There are many commonsense precautions you can take to protect your child from disease, but one of the best ways to do this is through vaccination. Vaccination is the introduction of inactivated disease into the body. Through vaccination, the immune system is prodded into recognizing and fighting off specific diseases. Once the immune system wins the war, cells are created that remain on the alert for microbes that cause the disease. Immunity to that disease has been achieved.

Sometimes this immunity lasts a lifetime, but other vaccines need a follow up at some later point in time in the form of booster shots.

Various diseases require different types of vaccines. Types of vaccine include:

Potent Reaction

*Live Vaccine—The virus or bacterium are alive, but have been weakened so as not to cause the disease.
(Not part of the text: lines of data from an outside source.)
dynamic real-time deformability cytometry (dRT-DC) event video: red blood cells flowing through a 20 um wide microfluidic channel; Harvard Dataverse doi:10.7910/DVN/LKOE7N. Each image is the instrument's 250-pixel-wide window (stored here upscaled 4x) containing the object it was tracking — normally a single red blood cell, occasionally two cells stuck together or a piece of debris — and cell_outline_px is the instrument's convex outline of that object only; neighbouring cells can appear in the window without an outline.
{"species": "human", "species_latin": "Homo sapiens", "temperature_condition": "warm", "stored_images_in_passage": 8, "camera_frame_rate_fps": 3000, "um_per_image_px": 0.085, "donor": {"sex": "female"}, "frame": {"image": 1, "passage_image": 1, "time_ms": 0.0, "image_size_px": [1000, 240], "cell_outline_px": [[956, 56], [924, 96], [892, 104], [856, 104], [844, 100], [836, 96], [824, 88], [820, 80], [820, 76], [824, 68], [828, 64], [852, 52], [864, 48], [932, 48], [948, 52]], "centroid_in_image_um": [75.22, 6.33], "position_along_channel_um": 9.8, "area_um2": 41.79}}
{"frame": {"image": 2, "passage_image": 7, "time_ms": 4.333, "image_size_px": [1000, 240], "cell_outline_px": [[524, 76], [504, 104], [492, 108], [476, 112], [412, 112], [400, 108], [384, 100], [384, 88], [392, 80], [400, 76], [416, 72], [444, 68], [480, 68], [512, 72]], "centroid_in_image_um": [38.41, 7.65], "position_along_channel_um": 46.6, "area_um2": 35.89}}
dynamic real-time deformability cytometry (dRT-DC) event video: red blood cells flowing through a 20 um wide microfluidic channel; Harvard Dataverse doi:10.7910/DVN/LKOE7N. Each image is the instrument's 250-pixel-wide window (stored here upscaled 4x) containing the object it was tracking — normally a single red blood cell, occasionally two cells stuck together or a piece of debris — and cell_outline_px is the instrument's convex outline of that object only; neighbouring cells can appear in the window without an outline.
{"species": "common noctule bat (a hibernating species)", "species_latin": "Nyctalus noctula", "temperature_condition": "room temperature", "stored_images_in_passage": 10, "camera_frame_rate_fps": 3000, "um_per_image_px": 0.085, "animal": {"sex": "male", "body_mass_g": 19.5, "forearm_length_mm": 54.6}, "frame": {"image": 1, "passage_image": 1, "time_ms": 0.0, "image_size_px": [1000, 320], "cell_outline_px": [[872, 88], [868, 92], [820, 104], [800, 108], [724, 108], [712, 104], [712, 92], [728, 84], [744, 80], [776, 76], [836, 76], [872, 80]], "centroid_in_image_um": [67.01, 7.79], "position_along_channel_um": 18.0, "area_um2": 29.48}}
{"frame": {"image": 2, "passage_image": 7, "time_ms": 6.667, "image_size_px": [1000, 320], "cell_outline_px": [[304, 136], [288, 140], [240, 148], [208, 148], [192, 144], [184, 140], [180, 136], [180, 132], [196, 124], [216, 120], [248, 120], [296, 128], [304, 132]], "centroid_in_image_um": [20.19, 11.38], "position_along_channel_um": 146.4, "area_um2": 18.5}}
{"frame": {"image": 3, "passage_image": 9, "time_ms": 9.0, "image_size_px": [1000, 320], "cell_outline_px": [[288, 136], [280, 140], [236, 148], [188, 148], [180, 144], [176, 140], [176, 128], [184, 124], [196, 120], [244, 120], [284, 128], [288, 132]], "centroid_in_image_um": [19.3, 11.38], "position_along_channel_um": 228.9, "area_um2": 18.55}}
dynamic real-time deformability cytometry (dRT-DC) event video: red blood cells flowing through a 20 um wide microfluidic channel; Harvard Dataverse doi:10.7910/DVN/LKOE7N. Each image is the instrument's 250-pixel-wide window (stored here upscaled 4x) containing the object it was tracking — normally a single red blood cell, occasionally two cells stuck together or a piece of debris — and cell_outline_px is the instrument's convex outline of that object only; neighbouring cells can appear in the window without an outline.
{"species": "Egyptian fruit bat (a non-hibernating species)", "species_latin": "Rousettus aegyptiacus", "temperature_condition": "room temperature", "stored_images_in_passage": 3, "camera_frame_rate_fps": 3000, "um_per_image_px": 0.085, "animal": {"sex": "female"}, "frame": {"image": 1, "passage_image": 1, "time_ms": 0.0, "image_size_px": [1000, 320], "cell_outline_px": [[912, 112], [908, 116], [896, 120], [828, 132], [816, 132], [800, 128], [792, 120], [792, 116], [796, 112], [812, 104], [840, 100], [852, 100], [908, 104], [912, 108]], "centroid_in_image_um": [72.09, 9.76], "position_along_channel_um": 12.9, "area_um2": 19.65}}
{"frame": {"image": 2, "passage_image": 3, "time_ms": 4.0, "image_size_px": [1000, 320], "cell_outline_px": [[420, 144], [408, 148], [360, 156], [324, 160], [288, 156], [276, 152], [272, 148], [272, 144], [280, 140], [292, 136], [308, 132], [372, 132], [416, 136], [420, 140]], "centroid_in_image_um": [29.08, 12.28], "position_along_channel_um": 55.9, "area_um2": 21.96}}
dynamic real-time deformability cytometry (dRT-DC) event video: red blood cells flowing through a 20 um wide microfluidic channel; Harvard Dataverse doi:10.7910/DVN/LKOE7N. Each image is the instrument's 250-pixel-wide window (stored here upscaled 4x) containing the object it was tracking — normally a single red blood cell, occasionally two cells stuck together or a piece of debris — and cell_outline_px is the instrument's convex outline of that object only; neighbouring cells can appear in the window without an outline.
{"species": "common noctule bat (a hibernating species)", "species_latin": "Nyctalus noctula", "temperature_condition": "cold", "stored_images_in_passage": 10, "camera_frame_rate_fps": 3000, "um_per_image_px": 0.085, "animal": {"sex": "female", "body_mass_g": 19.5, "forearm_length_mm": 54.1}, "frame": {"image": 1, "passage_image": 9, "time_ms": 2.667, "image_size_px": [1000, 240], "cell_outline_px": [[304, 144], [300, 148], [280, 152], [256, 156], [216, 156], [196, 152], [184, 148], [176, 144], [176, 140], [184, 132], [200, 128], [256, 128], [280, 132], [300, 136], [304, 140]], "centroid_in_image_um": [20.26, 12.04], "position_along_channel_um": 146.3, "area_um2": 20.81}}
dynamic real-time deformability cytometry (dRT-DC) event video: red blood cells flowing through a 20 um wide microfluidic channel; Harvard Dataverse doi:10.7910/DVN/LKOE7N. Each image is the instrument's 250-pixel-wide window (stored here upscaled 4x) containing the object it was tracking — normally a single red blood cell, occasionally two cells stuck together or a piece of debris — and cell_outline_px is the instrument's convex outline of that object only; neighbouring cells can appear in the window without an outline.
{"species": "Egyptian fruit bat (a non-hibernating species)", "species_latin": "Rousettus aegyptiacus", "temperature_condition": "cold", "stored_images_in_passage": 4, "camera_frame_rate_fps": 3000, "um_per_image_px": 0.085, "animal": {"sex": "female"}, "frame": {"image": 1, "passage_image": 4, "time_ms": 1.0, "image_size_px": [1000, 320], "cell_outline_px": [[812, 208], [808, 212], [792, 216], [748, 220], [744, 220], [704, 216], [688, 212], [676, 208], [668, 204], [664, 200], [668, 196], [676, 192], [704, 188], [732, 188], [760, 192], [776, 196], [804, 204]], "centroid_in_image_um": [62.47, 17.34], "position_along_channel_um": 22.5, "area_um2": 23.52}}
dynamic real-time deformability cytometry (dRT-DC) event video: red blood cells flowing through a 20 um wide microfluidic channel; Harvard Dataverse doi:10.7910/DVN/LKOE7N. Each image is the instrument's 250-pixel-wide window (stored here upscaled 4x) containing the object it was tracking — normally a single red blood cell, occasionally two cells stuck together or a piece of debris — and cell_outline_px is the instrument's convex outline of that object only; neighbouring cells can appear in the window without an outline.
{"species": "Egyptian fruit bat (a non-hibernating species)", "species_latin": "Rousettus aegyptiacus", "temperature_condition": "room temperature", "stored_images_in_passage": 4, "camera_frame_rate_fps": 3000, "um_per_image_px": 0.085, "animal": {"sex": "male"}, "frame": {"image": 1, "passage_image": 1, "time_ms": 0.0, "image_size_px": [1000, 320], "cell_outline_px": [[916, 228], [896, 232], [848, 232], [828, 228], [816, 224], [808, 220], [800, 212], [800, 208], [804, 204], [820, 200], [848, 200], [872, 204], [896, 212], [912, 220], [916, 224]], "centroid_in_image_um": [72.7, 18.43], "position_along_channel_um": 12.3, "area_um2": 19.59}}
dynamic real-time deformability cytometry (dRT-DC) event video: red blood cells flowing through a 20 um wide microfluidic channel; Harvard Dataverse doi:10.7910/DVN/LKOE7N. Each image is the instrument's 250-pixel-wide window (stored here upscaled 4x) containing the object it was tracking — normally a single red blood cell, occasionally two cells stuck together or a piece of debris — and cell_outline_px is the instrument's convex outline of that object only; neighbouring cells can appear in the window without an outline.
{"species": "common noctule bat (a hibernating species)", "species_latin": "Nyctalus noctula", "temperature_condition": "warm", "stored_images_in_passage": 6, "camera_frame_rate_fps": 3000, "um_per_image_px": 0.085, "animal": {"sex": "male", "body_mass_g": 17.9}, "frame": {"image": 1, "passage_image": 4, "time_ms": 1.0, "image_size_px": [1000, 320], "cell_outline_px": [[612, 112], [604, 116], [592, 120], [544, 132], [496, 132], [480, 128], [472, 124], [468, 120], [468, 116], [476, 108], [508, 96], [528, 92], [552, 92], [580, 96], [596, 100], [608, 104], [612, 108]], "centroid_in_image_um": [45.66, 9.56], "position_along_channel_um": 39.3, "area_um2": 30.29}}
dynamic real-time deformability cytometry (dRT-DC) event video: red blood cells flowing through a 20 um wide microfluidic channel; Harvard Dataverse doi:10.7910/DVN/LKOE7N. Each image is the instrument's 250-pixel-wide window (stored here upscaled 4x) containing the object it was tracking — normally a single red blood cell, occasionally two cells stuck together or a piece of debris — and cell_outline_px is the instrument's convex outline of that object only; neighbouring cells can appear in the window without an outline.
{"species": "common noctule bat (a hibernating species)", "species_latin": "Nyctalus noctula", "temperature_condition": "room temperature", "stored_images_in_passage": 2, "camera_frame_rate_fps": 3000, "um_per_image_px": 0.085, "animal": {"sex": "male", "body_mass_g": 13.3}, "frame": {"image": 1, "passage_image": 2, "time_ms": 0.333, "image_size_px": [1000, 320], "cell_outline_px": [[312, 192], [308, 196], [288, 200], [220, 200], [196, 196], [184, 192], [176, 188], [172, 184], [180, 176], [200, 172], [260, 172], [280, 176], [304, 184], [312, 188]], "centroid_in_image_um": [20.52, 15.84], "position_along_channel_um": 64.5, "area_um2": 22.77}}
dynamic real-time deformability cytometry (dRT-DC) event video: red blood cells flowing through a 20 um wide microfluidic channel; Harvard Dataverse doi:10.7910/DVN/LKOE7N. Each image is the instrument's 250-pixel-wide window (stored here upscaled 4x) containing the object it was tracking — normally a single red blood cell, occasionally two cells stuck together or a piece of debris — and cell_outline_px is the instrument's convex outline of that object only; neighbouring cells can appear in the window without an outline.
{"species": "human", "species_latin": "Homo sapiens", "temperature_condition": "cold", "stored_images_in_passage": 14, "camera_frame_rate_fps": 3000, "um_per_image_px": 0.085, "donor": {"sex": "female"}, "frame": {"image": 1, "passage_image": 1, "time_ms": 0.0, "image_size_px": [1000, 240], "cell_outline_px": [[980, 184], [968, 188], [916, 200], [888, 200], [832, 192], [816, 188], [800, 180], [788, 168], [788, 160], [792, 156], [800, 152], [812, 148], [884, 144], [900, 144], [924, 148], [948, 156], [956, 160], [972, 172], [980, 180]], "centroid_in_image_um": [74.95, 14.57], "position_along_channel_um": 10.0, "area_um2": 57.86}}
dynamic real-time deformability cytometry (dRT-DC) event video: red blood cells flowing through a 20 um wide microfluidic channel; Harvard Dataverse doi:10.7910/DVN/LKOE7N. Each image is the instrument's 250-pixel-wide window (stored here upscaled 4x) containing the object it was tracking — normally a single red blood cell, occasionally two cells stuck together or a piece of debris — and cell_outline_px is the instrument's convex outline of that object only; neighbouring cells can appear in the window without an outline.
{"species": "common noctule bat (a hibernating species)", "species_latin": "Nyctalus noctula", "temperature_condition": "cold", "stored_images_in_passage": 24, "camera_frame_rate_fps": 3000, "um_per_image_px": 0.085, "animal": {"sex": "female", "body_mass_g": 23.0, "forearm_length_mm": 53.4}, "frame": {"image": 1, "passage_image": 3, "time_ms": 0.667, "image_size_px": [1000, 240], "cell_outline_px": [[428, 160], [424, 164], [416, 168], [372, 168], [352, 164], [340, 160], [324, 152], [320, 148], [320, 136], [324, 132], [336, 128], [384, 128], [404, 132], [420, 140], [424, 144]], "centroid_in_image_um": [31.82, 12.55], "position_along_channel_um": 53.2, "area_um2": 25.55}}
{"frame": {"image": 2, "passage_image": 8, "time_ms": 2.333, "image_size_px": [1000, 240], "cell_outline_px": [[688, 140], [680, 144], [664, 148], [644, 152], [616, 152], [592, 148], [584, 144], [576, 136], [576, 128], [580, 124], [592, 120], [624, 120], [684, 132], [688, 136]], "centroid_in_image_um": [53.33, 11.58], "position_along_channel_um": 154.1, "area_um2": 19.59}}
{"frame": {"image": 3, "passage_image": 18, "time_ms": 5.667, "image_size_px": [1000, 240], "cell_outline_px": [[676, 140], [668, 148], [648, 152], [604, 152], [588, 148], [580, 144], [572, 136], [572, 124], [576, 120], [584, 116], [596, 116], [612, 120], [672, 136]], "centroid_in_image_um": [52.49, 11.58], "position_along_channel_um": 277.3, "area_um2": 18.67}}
This method brings on a potent immune reaction, which often lasts a lifetime.

*Inactivated Vaccine—The virus or bacterium is dead. This type of vaccine doesn't produce a powerful immune reaction and often requires a booster shot.

*Subunit Vaccine—Only the antigens of the microbe responsible for the disease are injected. This minimizes the chances of an adverse reaction to the vaccine.

*Toxoid Vaccine—Contains toxins that in some cases are secreted by bacteria and can only protect against a limited number of toxin-specific diseases.

Opportunistic Microbes

*Conjugate Vaccine—Created for infants and small children. The conjugate vaccine is designed to protect immature immune systems from opportunistic microbes.

The next generation of vaccinations will contain DNA specific to a disease. Once scientists figure out how this can be accomplished, we will be able to vaccinate against diseases such as HIV and malaria. 

Since vaccines are at their most effective when administered to the youngest possible immune system, most vaccinations are given in early childhood. Children have a greater vulnerability than adults to many diseases; yet another reason to vaccinate youngsters. Vaccination has managed to eradicate measles and other diseases which use to be common and sometimes fatal among American children.

Certain diseases are more prevalent in specific geographical locations. For this reason, those preparing to travel outside of the United States may need specific vaccinations, for instance for hepatitis A, typhoid fever, or yellow fever.

New Vehicles

Researchers are always on the lookout for new vehicles of vaccination so as to raise the level of immunity to disease worldwide. Much research is also being done regarding vaccines for specific diseases like HIV or as protection against bioterrorism agents.